Why do you assumine I created the pdf?
Check out Foxit PDF Editor.

I have Acrobat Pro and it exports to Word. However it's still not
smart enough. It creates tens of styles some of which have no
instances in the document. I can see two paragraphs, one follows the
other. Both have the same font and size, yet they have different
styles. I don't understand what triggers Acrobat to create different
styles for what seems to be the same style in the pdf, yet it creates
disparate instances for most of them.


John Dalberg


--

Graham Mayor - Word MVP

My web site www.gmayor.com
Word MVP web site http://word.mvps.org


John Dalberg wrote:
"Graham Mayor" wrote:
The whole point of PDF is that it is a graphical representation of
the document that is not intended to be edited. Any converter or
OCR software capable of handling the content and converting it to
Word will be hit and miss and if you are hoping to get an exact
facsimile of the original. you are dreaming. The best plan is
usually to extract just the text and rebuild it from scratch.

When you use a pdf editor, you can edit the text, it tells you what
font, font size was used for some text and other attributes. If an
editor can do, why can't a converter create some styles based on
these attributes?

This is a book in electronic form. It's a huge manual task to style
all the headers, paragraphs, code snippets...etc.

John Dalberg



  #7   Report Post  
Posted to microsoft.public.word.docmanagement
John Dalberg John Dalberg is offline
external usenet poster
 
Posts: 4
Default How can a single document have a single style with different fonts and sizes?

"Graham Mayor" wrote:
We are still going round in circles with this, but you are missing the
essential point that PDF is a *graphics* format and if the original
document is not available for reference you are using what is essentially
OCR to recreate a document from the PDF- just as you might with a JPG or
TIFF file. OCR software, even at its best, is not capable of recreating
the document (any document) with 100% accuracy. In my opinion Finereader
is the best choice, but even that will not create the style structure of
the original document and you will have a lot of work on your hands to
create an editable document.



It might be in a graphics format but a pdf file should contain enough meta
data to export the file with more intelligent styles. Explain to me how an
editor like Foxit Editor is able to open a pdf file, let's you select a
text, tells you what font was used plus other attributes and let's you edit
the text. If an editor is able to do this why can't a converter dump these
attributes and create Word styles out of them? When I say a Word style, all
I want the style to include is font and size so that I can select all
instances of text that's using the same fonts and size. Surely the
converter should be able to have all similar text be lumped into a single
style.

Directives:
• a. In the forum thread about converting PDF files to Word, which OCR software does Graham Mayor call the best choice?
• b. Write the next part of the forum thread about converting PDF files to Word, picking up right after its final sentence.

Entries shown:
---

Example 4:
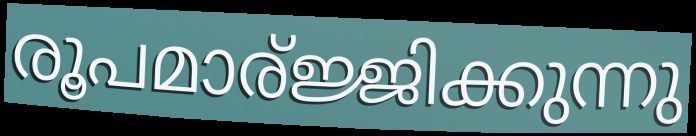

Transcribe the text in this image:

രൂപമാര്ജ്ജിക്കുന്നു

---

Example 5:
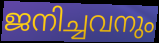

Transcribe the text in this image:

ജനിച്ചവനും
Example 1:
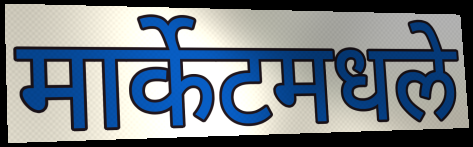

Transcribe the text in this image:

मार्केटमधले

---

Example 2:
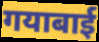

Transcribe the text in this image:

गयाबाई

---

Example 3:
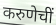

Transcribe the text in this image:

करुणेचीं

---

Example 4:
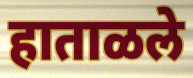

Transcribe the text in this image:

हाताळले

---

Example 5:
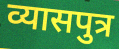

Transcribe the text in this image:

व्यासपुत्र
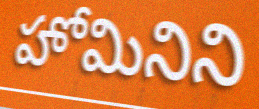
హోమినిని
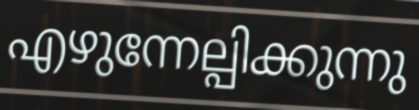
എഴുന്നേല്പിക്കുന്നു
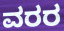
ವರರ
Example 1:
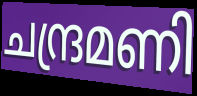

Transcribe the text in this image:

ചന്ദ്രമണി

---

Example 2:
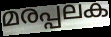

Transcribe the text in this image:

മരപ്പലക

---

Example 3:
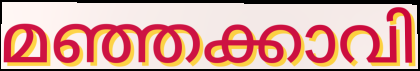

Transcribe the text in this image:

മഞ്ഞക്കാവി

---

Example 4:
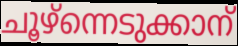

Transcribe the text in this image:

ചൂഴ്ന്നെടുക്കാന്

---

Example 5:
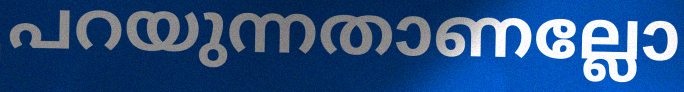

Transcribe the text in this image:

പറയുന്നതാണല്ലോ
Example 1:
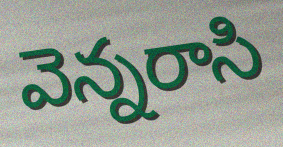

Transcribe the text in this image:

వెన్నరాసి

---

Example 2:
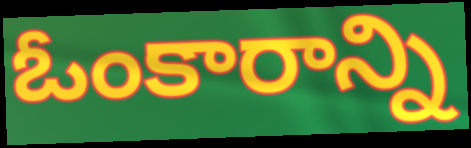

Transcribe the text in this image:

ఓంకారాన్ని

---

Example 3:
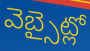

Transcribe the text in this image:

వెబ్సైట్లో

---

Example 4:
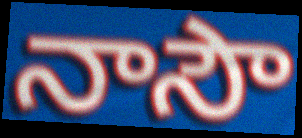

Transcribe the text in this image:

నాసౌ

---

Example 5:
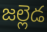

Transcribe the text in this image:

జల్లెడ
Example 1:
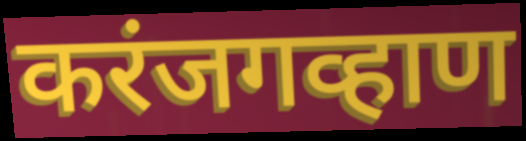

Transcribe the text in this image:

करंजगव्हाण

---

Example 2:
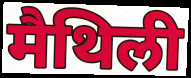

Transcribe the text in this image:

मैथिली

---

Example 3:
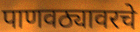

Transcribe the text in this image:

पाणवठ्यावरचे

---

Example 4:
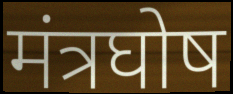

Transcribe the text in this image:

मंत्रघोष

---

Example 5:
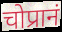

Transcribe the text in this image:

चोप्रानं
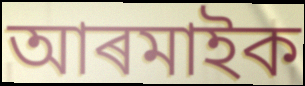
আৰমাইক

--

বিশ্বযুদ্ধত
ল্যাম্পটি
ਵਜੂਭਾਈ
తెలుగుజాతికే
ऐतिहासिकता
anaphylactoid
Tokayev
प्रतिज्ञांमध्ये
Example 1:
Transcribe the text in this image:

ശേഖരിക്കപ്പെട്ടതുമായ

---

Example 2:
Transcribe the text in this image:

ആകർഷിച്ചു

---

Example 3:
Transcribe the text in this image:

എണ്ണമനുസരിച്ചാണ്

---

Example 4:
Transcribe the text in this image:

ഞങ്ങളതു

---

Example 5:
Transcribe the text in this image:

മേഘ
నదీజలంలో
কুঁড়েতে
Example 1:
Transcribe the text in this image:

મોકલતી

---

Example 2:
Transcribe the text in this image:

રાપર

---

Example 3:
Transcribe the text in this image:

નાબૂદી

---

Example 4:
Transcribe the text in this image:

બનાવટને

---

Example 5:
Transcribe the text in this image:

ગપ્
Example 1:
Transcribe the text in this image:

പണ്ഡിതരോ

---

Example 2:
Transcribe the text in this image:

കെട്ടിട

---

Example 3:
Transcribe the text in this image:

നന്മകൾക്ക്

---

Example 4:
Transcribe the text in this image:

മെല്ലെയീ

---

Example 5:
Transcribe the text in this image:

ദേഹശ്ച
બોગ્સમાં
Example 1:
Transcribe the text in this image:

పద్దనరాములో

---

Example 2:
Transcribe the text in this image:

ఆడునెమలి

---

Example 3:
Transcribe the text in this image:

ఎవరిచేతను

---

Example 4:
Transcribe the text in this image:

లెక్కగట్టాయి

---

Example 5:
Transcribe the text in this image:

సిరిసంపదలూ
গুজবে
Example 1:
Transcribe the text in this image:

The answers:
• a. Finereader

• b.
I don't believe an OCR program will produce a better Word document than a
pdf converter.

I am not looking for extracting the same original structure. All I am
looking for is being able to choose all instances of a certain style. I
don't care if the style is a dummy style, which wasn't in the original
document, created by the converter as long as it defines something like a
font style and size and all text having the same font and size point to
that style.

I am not sure if you understand what my goal is. I don't care if the styles
produced by the converter do not resemble the styles of the original
document. If the orignial used Arial size 10 and the converter produces
font Zulu size 11, it's ok as long I can choose all text of that style. It
will take me a few seconds to choose all these text and modify them back to
use Arial size 10. *BUT* the problem is the converters *do not produce
different styles*. Accurate styles from the original (name..etc) doesn't
matter.


As you apparently didn't create the PDF in the first place, can you
obtain the original document from whoever did - presumably not?


No.



As for Acrobat's own abilities to recreate a PDF, you'll have to take
that up with Adobe. Word is not the issue here.
Had the PDF ben created from a graphical representation of the document
(as some are to make them more difficult to recreate) Acrobat would not
be able to save the PDF as an editable document.


It wasn't created from a graphical representation. It's an eBook and the
author must have been using a word processor.

John Dalberg
  #8   Report Post  
Posted to microsoft.public.word.docmanagement
Graham Mayor Graham Mayor is offline
external usenet poster
 
Posts: 19,312
Default How can a single document have a single style with different fonts and sizes?

Clever though Foxit is, I do not think it is reading meta data from the
file. With tests on PDF documents created from my own PC, the fonts reported
are not necessarily the fonts used. You would need to ask Foxit (or better
still Adobe who own the format) what is possible. Until I receive convincing
evidence to the contrary I will stick with my original response.

--

Graham Mayor - Word MVP

My web site www.gmayor.com
Word MVP web site http://word.mvps.org


John Dalberg wrote:
"Graham Mayor" wrote:
We are still going round in circles with this, but you are missing
the essential point that PDF is a *graphics* format and if the
original document is not available for reference you are using what
is essentially OCR to recreate a document from the PDF- just as you
might with a JPG or TIFF file. OCR software, even at its best, is
not capable of recreating the document (any document) with 100%
accuracy. In my opinion Finereader is the best choice, but even that
will not create the style structure of the original document and you
will have a lot of work on your hands to create an editable document.



It might be in a graphics format but a pdf file should contain enough
meta data to export the file with more intelligent styles. Explain to
me how an editor like Foxit Editor is able to open a pdf file, let's
you select a text, tells you what font was used plus other attributes
and let's you edit the text. If an editor is able to do this why
can't a converter dump these attributes and create Word styles out of
them? When I say a Word style, all I want the style to include is
font and size so that I can select all instances of text that's using
the same fonts and size. Surely the converter should be able to have
all similar text be lumped into a single style.

I don't believe an OCR program will produce a better Word document
than a pdf converter.

I am not looking for extracting the same original structure. All I am
looking for is being able to choose all instances of a certain style.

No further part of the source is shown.